There is no doubt that Afghanistan will shape Eurasia’s future. The question is whether that future will be defined by geopolitical rivalry or by economic connectivity. The international order is fragmenting, and the institutions established to manage it are finding it increasingly difficult to act.
For Kazakhstan, a middle power, that means stability must be built regionally rather than by external powers. Nowhere is this more evident than in Afghanistan, where Kazakh President Kassym-Jomart Tokayev has called for a strategy of replacing the “ Great Game ” with the “ Great Gain.” Nearly five years after the Republic in Kabul fell in August 2021, the policy of isolating the country has not produced the moderation its advocates promised.
It has instead deepened a humanitarian emergency whose effects reach far beyond Afghan territory, in narcotics flows and in the migration that touches Iran, Central Asia, and Europe. The lesson of recent decades is plain; any vacuum in Afghanistan, whether economic, humanitarian, or institutional, will be filled by destructive forces.
Kazakhstan’s strategy of pragmatic engagement toward Afghanistan Kazakhstan has answered with a deliberate strategy rather than a sequence of gestures. We call it pragmatic engagement without official recognition. Astana removed the Taliban from its list of banned organizations in December 2023 and kept the Afghan embassy in the capital in operation.
In June 2025, President Tokayev appointed a special representative to institutionalize Kazakhstan’s Afghanistan policy. The objective is clear. A stable and economically viable Afghanistan is essential for the security of the wider region. The surest way to achieve this is to help the country transition from a vulnerable recipient of aid to a producer and transit hub.
Kazakhstan’s high-level mission to Kabul in June 2026 showed how far that strategy has advanced. The June mission to Kabul marked the transition from diplomatic engagement to practical economic cooperation. Led by Deputy Prime Minister and Minister of National Economy Serik Zhumangarin, the Kazakh delegation held the first prime-ministerial-level talks between the two governments in four years.
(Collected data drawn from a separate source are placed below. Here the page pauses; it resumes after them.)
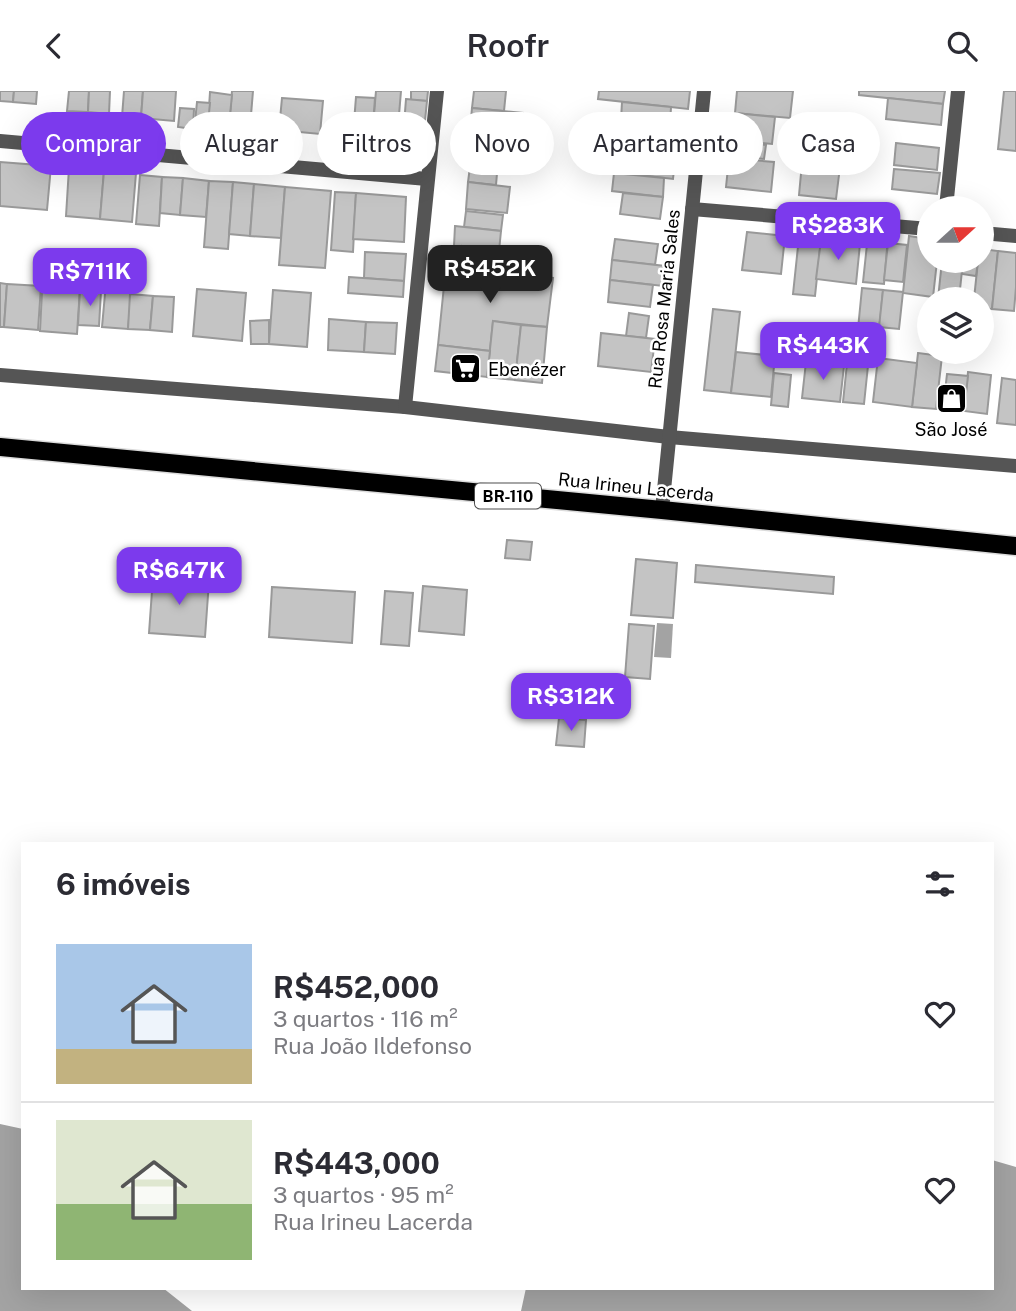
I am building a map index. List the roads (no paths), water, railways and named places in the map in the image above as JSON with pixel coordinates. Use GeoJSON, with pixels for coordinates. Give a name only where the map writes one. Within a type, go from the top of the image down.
{"type":"FeatureCollection","features":[{"type":"Feature","properties":{"kind":"main road","name":"Rua Irineu Lacerda"},"geometry":{"type":"LineString","coordinates":[[0,447],[662,510],[1016,547]]}},
{"type":"Feature","properties":{"kind":"street"},"geometry":{"type":"LineString","coordinates":[[405,407],[437,91]]}},
{"type":"Feature","properties":{"kind":"street","name":"Rua Rosa Maria Sales"},"geometry":{"type":"LineString","coordinates":[[662,510],[704,91]]}},
{"type":"Feature","properties":{"kind":"street"},"geometry":{"type":"LineString","coordinates":[[947,196],[958,91]]}},
{"type":"Feature","properties":{"kind":"street"},"geometry":{"type":"LineString","coordinates":[[0,141],[427,179]]}},
{"type":"Feature","properties":{"kind":"street"},"geometry":{"type":"LineString","coordinates":[[692,209],[917,228]]}},
{"type":"Feature","properties":{"kind":"street"},"geometry":{"type":"LineString","coordinates":[[994,234],[1016,236]]}},
{"type":"Feature","properties":{"kind":"street"},"geometry":{"type":"LineString","coordinates":[[0,375],[405,407],[669,437],[1016,466]]}},
{"type":"Feature","properties":{"kind":"place","name":"Ebenézer"},"geometry":{"type":"Point","coordinates":[465,369]}},
{"type":"Feature","properties":{"kind":"place","name":"São José"},"geometry":{"type":"Point","coordinates":[951,399]}}]}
Zhumangarin met Prime Minister Mohammad Hassan Akhund at the Gulkhana Palace, along with Deputy Prime Minister Abdul Ghani Baradar, Interior Minister Sirajuddin Haqqani, and the governors of Herat and Kunduz. Akhund expressed gratitude to President Tokayev for his continued support for the Afghan people, described the relationship as important, and invited President Tokayev to visit Afghanistan.
The delegation delivered 318.8 tonnes of humanitarian aid. It deployed a team of doctors for a week of clinical work, and the two sides also established a joint chamber of commerce and discussed cooperation to combat narcotics and extremism. The substance of the talks, though, lay in the economy.
Bilateral trade reached $541.8 million in 2025, and the two governments have set a target of $3 billion under a roadmap agreed in 2024. The imbalance in that trade remains the central challenge. By the Kazakh side’s accounting, exports to Afghanistan exceeded $500 million.
In comparison, imports from Afghanistan remained near $23 million, an imbalance underscored by the modest scale of Afghan sales across the region, which reached only $216 million to all five Central Asian states combined in 2025. Kazakhstan has therefore opened its national retail networks to Afghan agricultural goods, the first such mechanism offered in the region, and launched a Trade House in Kabul to follow the one opened in Herat in 2024.